### Assigned task
Copy every line of text in the listing below word for word, leaving out the picture lines.
Records for this task: Begin
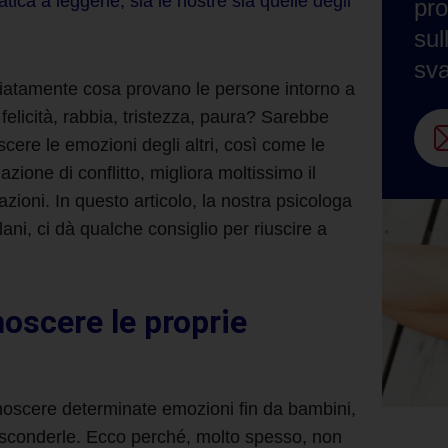
ca a leggerle, sia le nostre sia quelle degli
pro
sul
sv
iatamente cosa provano le persone intorno a
elicità, rabbia, tristezza, paura? Sarebbe
scere le emozioni degli altri, così come le
zione di conflitto, migliora moltissimo il
zioni. In questo articolo, la nostra psicologa
llani, ci dà qualche consiglio per riuscire a
noscere le proprie
noscere determinate emozioni fin da bambini,
asconderle. Ecco perché, molto spesso, non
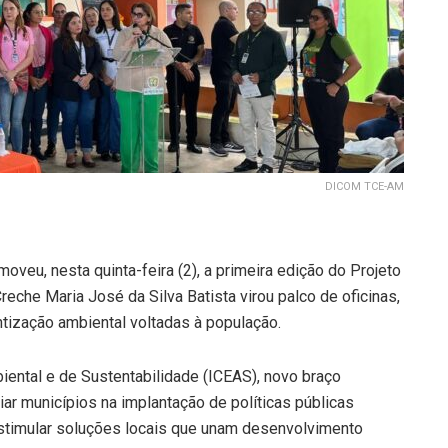
DICOM TCE-AM
eu, nesta quinta-feira (2), a primeira edição do Projeto
reche Maria José da Silva Batista virou palco de oficinas,
ntização ambiental voltadas à população.
mbiental e de Sustentabilidade (ICEAS), novo braço
ar municípios na implantação de políticas públicas
stimular soluções locais que unam desenvolvimento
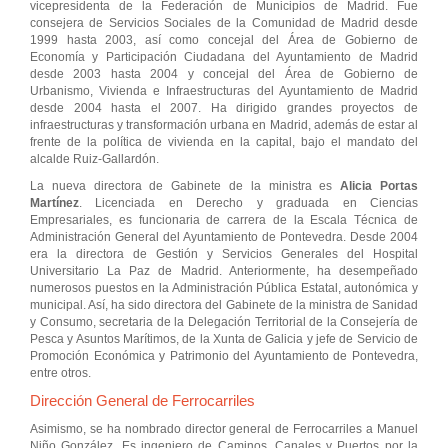
vicepresidenta de la Federación de Municipios de Madrid. Fue
consejera de Servicios Sociales de la Comunidad de Madrid desde
1999 hasta 2003, así como concejal del Área de Gobierno de
Economía y Participación Ciudadana del Ayuntamiento de Madrid
desde 2003 hasta 2004 y concejal del Área de Gobierno de
Urbanismo, Vivienda e Infraestructuras del Ayuntamiento de Madrid
desde 2004 hasta el 2007. Ha dirigido grandes proyectos de
infraestructuras y transformación urbana en Madrid, además de estar al
frente de la política de vivienda en la capital, bajo el mandato del
alcalde Ruiz-Gallardón.
La nueva directora de Gabinete de la ministra es
Alicia Portas
Martínez
. Licenciada en Derecho y graduada en Ciencias
Empresariales, es funcionaria de carrera de la Escala Técnica de
Administración General del Ayuntamiento de Pontevedra. Desde 2004
era la directora de Gestión y Servicios Generales del Hospital
Universitario La Paz de Madrid. Anteriormente, ha desempeñado
numerosos puestos en la Administración Pública Estatal, autonómica y
municipal. Así, ha sido directora del Gabinete de la ministra de Sanidad
y Consumo, secretaria de la Delegación Territorial de la Consejería de
Pesca y Asuntos Marítimos, de la Xunta de Galicia y jefe de Servicio de
Promoción Económica y Patrimonio del Ayuntamiento de Pontevedra,
entre otros.
Dirección General de Ferrocarriles
Asimismo, se ha nombrado director general de Ferrocarriles a Manuel
Niño González. Es ingeniero de Caminos, Canales y Puertos por la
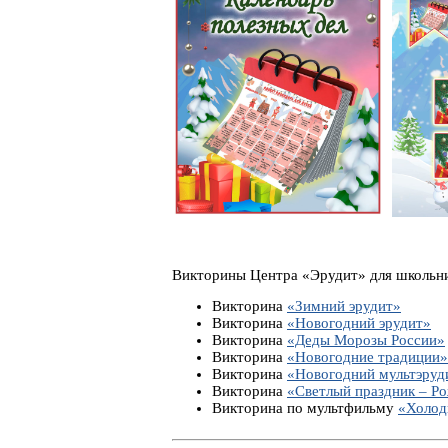
Викторины Центра «Эрудит» для школьник
Викторина
«Зимний эрудит»
Викторина
«Новогодний эрудит»
Викторина
«Деды Морозы России»
Викторина
«Новогодние традиции»
Викторина
«Новогодний мультэруд
Викторина
«Светлый праздник – Р
Викторина по мультфильму
«Холод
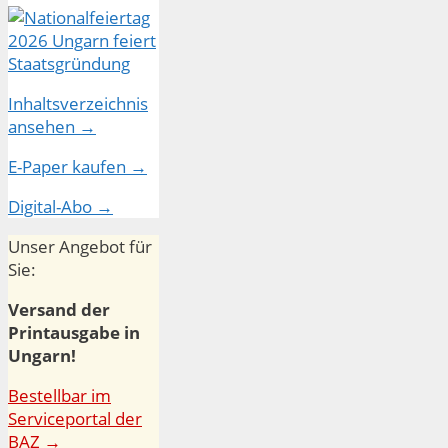
Inhaltsverzeichnis
ansehen →
E-Paper kaufen →
Digital-Abo →
Unser Angebot für
Sie:
Versand der
Printausgabe in
Ungarn!
Bestellbar im
Serviceportal der
BAZ →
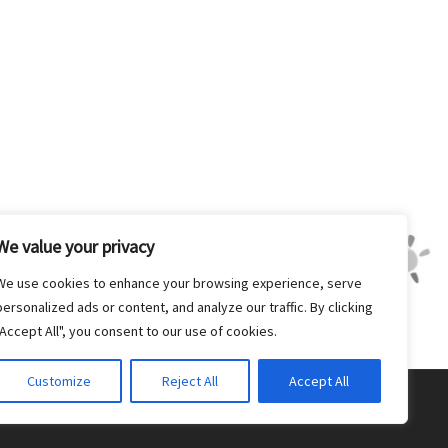
We value your privacy
We use cookies to enhance your browsing experience, serve
personalized ads or content, and analyze our traffic. By clicking
"Accept All", you consent to our use of cookies.
Customize
Reject All
Accept All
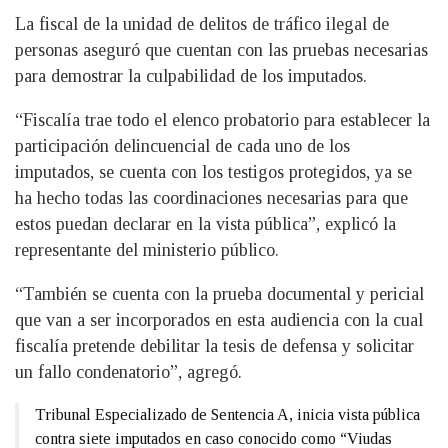
La fiscal de la unidad de delitos de tráfico ilegal de
personas aseguró que cuentan con las pruebas necesarias
para demostrar la culpabilidad de los imputados.
“Fiscalía trae todo el elenco probatorio para establecer la
participación delincuencial de cada uno de los
imputados, se cuenta con los testigos protegidos, ya se
ha hecho todas las coordinaciones necesarias para que
estos puedan declarar en la vista pública”, explicó la
representante del ministerio público.
“También se cuenta con la prueba documental y pericial
que van a ser incorporados en esta audiencia con la cual
fiscalía pretende debilitar la tesis de defensa y solicitar
un fallo condenatorio”, agregó.
Tribunal Especializado de Sentencia A, inicia vista pública
contra siete imputados en caso conocido como “Viudas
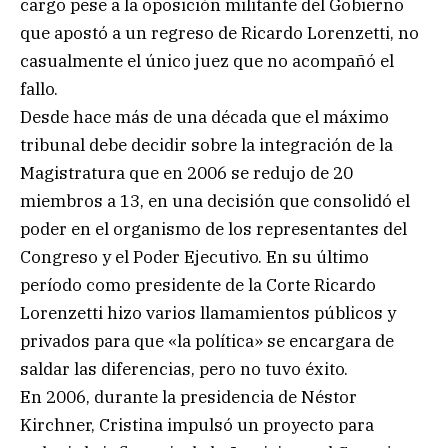
cargo pese a la oposición militante del Gobierno
que apostó a un regreso de Ricardo Lorenzetti, no
casualmente el único juez que no acompañó el
fallo.
Desde hace más de una década que el máximo
tribunal debe decidir sobre la integración de la
Magistratura que en 2006 se redujo de 20
miembros a 13, en una decisión que consolidó el
poder en el organismo de los representantes del
Congreso y el Poder Ejecutivo. En su último
período como presidente de la Corte Ricardo
Lorenzetti hizo varios llamamientos públicos y
privados para que «la política» se encargara de
saldar las diferencias, pero no tuvo éxito.
En 2006, durante la presidencia de Néstor
Kirchner, Cristina impulsó un proyecto para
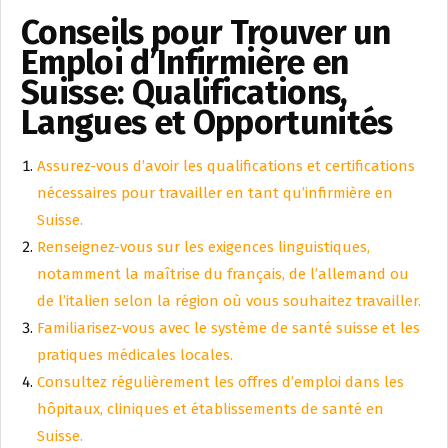
Conseils pour Trouver un
Emploi d’Infirmière en
Suisse: Qualifications,
Langues et Opportunités
Assurez-vous d’avoir les qualifications et certifications
nécessaires pour travailler en tant qu’infirmière en
Suisse.
Renseignez-vous sur les exigences linguistiques,
notamment la maîtrise du français, de l’allemand ou
de l’italien selon la région où vous souhaitez travailler.
Familiarisez-vous avec le système de santé suisse et les
pratiques médicales locales.
Consultez régulièrement les offres d’emploi dans les
hôpitaux, cliniques et établissements de santé en
Suisse.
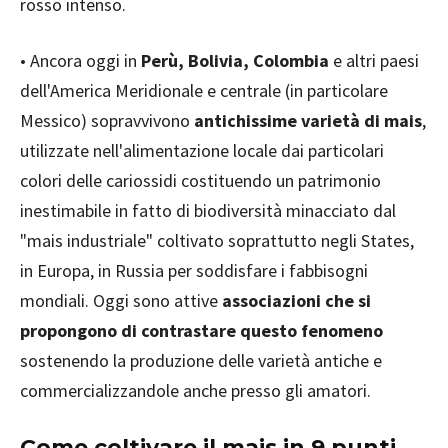
rosso intenso.
• Ancora oggi in
Perù, Bolivia, Colombia
e altri paesi
dell'America Meridionale e centrale (in particolare
Messico) sopravvivono
antichissime varietà di mais
,
utilizzate nell'alimentazione locale dai particolari
colori delle cariossidi costituendo un patrimonio
inestimabile in fatto di biodiversità minacciato dal
"mais industriale" coltivato soprattutto negli States,
in Europa, in Russia per soddisfare i fabbisogni
mondiali. Oggi sono attive
associazioni che si
propongono di contrastare questo fenomeno
sostenendo la produzione delle varietà antiche e
commercializzandole anche presso gli amatori.
Come coltivare il mais in 9 punti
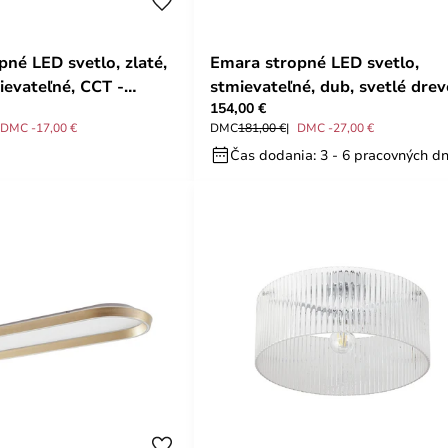
pné LED svetlo, zlaté,
Emara stropné LED svetlo,
ievateľné, CCT -
stmievateľné, dub, svetlé drev
154,00 €
Lucande
DMC -17,00 €
DMC
181,00 €
DMC -27,00 €
Čas dodania: 3 - 6 pracovných dn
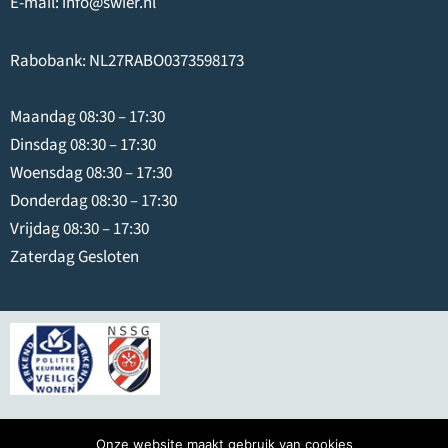
E-mail:
info@swier.nl
Rabobank: NL27RABO0373598173
Maandag 08:30 – 17:30
Dinsdag 08:30 – 17:30
Woensdag 08:30 – 17:30
Donderdag 08:30 – 17:30
Vrijdag 08:30 – 17:30
Zaterdag Gesloten
© 2026
Swier IJmuiden
Onze website maakt gebruik van cookies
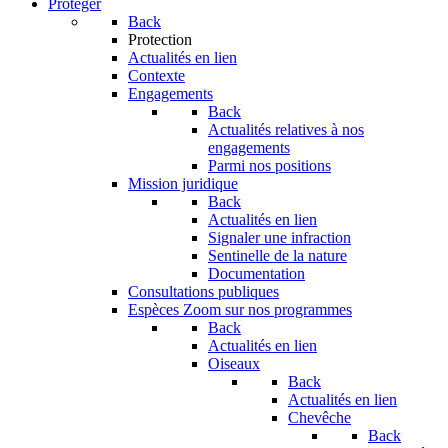
Protéger
Back
Protection
Actualités en lien
Contexte
Engagements
Back
Actualités relatives à nos
engagements
Parmi nos positions
Mission juridique
Back
Actualités en lien
Signaler une infraction
Sentinelle de la nature
Documentation
Consultations publiques
Espèces
Zoom sur nos programmes
Back
Actualités en lien
Oiseaux
Back
Actualités en lien
Chevêche
Back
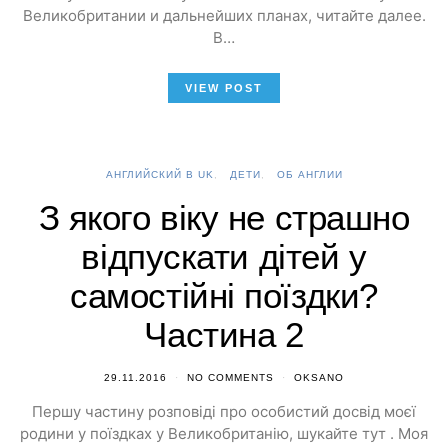
Великобритании и дальнейших планах, читайте далее.
В…
VIEW POST
АНГЛИЙСКИЙ В UK
ДЕТИ
ОБ АНГЛИИ
З якого віку не страшно
відпускати дітей у
самостійні поїздки?
Частина 2
29.11.2016
NO COMMENTS
OKSANO
Першу частину розповіді про особистий досвід моєї
родини у поїздках у Великобританію, шукайте тут . Моя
Records for this task: End
### Your solution
ca a leggerle, sia le nostre sia quelle degli
pro
sul
sv
iatamente cosa provano le persone intorno a
elicità, rabbia, tristezza, paura? Sarebbe
scere le emozioni degli altri, così come le
zione di conflitto, migliora moltissimo il
zioni. In questo articolo, la nostra psicologa
llani, ci dà qualche consiglio per riuscire a
noscere le proprie
noscere determinate emozioni fin da bambini,
asconderle. Ecco perché, molto spesso, non
DICOM TCE-AM
eu, nesta quinta-feira (2), a primeira edição do Projeto
reche Maria José da Silva Batista virou palco de oficinas,
ntização ambiental voltadas à população.
mbiental e de Sustentabilidade (ICEAS), novo braço
ar municípios na implantação de políticas públicas
stimular soluções locais que unam desenvolvimento
vicepresidenta de la Federación de Municipios de Madrid. Fue
consejera de Servicios Sociales de la Comunidad de Madrid desde
1999 hasta 2003, así como concejal del Área de Gobierno de
Economía y Participación Ciudadana del Ayuntamiento de Madrid
desde 2003 hasta 2004 y concejal del Área de Gobierno de
Urbanismo, Vivienda e Infraestructuras del Ayuntamiento de Madrid
desde 2004 hasta el 2007. Ha dirigido grandes proyectos de
infraestructuras y transformación urbana en Madrid, además de estar al
frente de la política de vivienda en la capital, bajo el mandato del
alcalde Ruiz-Gallardón.
La nueva directora de Gabinete de la ministra es
Alicia Portas
Martínez
. Licenciada en Derecho y graduada en Ciencias
Empresariales, es funcionaria de carrera de la Escala Técnica de
Administración General del Ayuntamiento de Pontevedra. Desde 2004
era la directora de Gestión y Servicios Generales del Hospital
Universitario La Paz de Madrid. Anteriormente, ha desempeñado
numerosos puestos en la Administración Pública Estatal, autonómica y
municipal. Así, ha sido directora del Gabinete de la ministra de Sanidad
y Consumo, secretaria de la Delegación Territorial de la Consejería de
Pesca y Asuntos Marítimos, de la Xunta de Galicia y jefe de Servicio de
Promoción Económica y Patrimonio del Ayuntamiento de Pontevedra,
entre otros.
Dirección General de Ferrocarriles
Asimismo, se ha nombrado director general de Ferrocarriles a Manuel
Niño González. Es ingeniero de Caminos, Canales y Puertos por la
Викторины Центра «Эрудит» для школьник
Викторина
«Зимний эрудит»
Викторина
«Новогодний эрудит»
Викторина
«Деды Морозы России»
Викторина
«Новогодние традиции»
Викторина
«Новогодний мультэруд
Викторина
«Светлый праздник – Р
Викторина по мультфильму
«Холод
Inhaltsverzeichnis
ansehen →
E-Paper kaufen →
Digital-Abo →
Unser Angebot für
Sie:
Versand der
Printausgabe in
Ungarn!
Bestellbar im
Serviceportal der
BAZ →
We value your privacy
We use cookies to enhance your browsing experience, serve
personalized ads or content, and analyze our traffic. By clicking
"Accept All", you consent to our use of cookies.
Customize
Reject All
Accept All
La fiscal de la unidad de delitos de tráfico ilegal de
personas aseguró que cuentan con las pruebas necesarias
para demostrar la culpabilidad de los imputados.
“Fiscalía trae todo el elenco probatorio para establecer la
participación delincuencial de cada uno de los
imputados, se cuenta con los testigos protegidos, ya se
ha hecho todas las coordinaciones necesarias para que
estos puedan declarar en la vista pública”, explicó la
representante del ministerio público.
“También se cuenta con la prueba documental y pericial
que van a ser incorporados en esta audiencia con la cual
fiscalía pretende debilitar la tesis de defensa y solicitar
un fallo condenatorio”, agregó.
Tribunal Especializado de Sentencia A, inicia vista pública
contra siete imputados en caso conocido como “Viudas
cargo pese a la oposición militante del Gobierno
que apostó a un regreso de Ricardo Lorenzetti, no
casualmente el único juez que no acompañó el
fallo.
Desde hace más de una década que el máximo
tribunal debe decidir sobre la integración de la
Magistratura que en 2006 se redujo de 20
miembros a 13, en una decisión que consolidó el
poder en el organismo de los representantes del
Congreso y el Poder Ejecutivo. En su último
período como presidente de la Corte Ricardo
Lorenzetti hizo varios llamamientos públicos y
privados para que «la política» se encargara de
saldar las diferencias, pero no tuvo éxito.
En 2006, durante la presidencia de Néstor
Kirchner, Cristina impulsó un proyecto para
Conseils pour Trouver un
Emploi d’Infirmière en
Suisse: Qualifications,
Langues et Opportunités
Assurez-vous d’avoir les qualifications et certifications
nécessaires pour travailler en tant qu’infirmière en
Suisse.
Renseignez-vous sur les exigences linguistiques,
notamment la maîtrise du français, de l’allemand ou
de l’italien selon la région où vous souhaitez travailler.
Familiarisez-vous avec le système de santé suisse et les
pratiques médicales locales.
Consultez régulièrement les offres d’emploi dans les
hôpitaux, cliniques et établissements de santé en
Suisse.
rosso intenso.
• Ancora oggi in
Perù, Bolivia, Colombia
e altri paesi
dell'America Meridionale e centrale (in particolare
Messico) sopravvivono
antichissime varietà di mais
,
utilizzate nell'alimentazione locale dai particolari
colori delle cariossidi costituendo un patrimonio
inestimabile in fatto di biodiversità minacciato dal
"mais industriale" coltivato soprattutto negli States,
in Europa, in Russia per soddisfare i fabbisogni
mondiali. Oggi sono attive
associazioni che si
propongono di contrastare questo fenomeno
sostenendo la produzione delle varietà antiche e
commercializzandole anche presso gli amatori.
Come coltivare il mais in 9 punti
pné LED svetlo, zlaté,
Emara stropné LED svetlo,
ievateľné, CCT -
stmievateľné, dub, svetlé drev
154,00 €
Lucande
DMC -17,00 €
DMC
181,00 €
DMC -27,00 €
Čas dodania: 3 - 6 pracovných dn
E-mail:
info@swier.nl
Rabobank: NL27RABO0373598173
Maandag 08:30 – 17:30
Dinsdag 08:30 – 17:30
Woensdag 08:30 – 17:30
Donderdag 08:30 – 17:30
Vrijdag 08:30 – 17:30
Zaterdag Gesloten
© 2026
Swier IJmuiden
Onze website maakt gebruik van cookies
Protéger
Back
Protection
Actualités en lien
Contexte
Engagements
Back
Actualités relatives à nos
engagements
Parmi nos positions
Mission juridique
Back
Actualités en lien
Signaler une infraction
Sentinelle de la nature
Documentation
Consultations publiques
Espèces
Zoom sur nos programmes
Back
Actualités en lien
Oiseaux
Back
Actualités en lien
Chevêche
Back
Великобритании и дальнейших планах, читайте далее.
В…
VIEW POST
АНГЛИЙСКИЙ В UK
ДЕТИ
ОБ АНГЛИИ
З якого віку не страшно
відпускати дітей у
самостійні поїздки?
Частина 2
29.11.2016
NO COMMENTS
OKSANO
Першу частину розповіді про особистий досвід моєї
родини у поїздках у Великобританію, шукайте тут . Моя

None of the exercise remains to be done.